(Dataset entries)
=-=-=-=-=
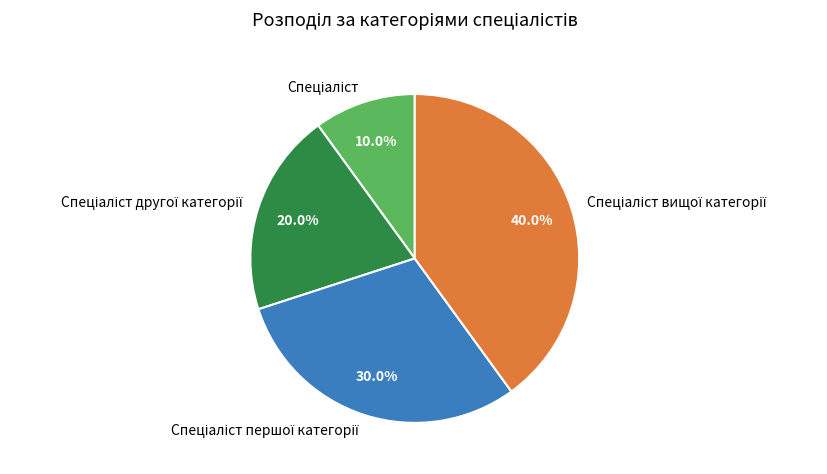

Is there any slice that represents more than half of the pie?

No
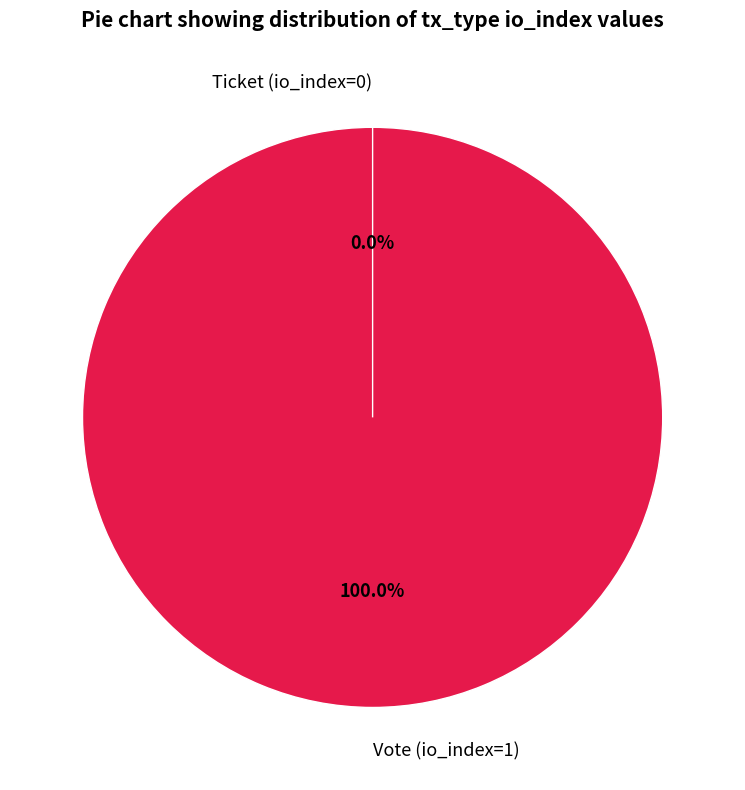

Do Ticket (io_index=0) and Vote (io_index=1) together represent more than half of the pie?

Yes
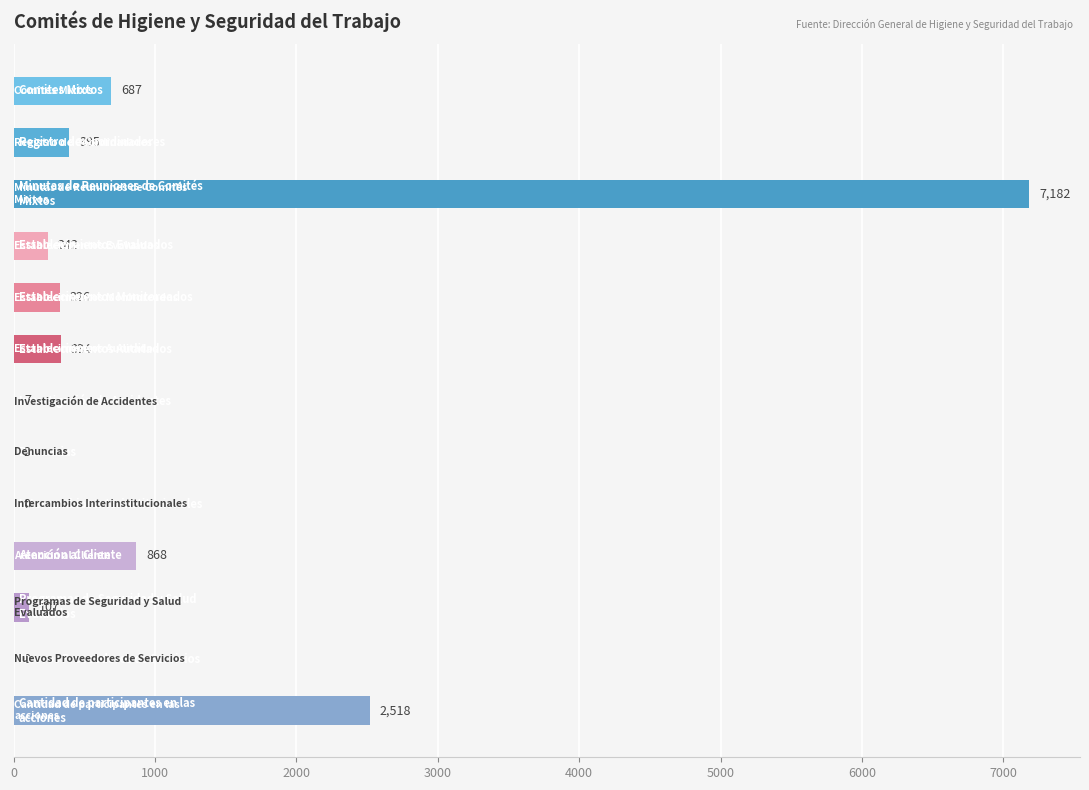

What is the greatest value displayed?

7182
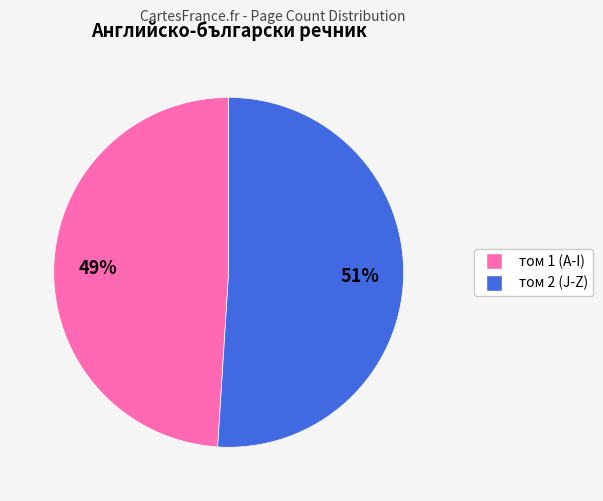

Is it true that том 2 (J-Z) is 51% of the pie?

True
=-=-=-=-=
→ WORK REQUEST
Report every line in the entries above that contains the string "than", copying each one in full. Match case exactly.

→ RESULT
Is there any slice that represents more than half of the pie?
Do Ticket (io_index=0) and Vote (io_index=1) together represent more than half of the pie?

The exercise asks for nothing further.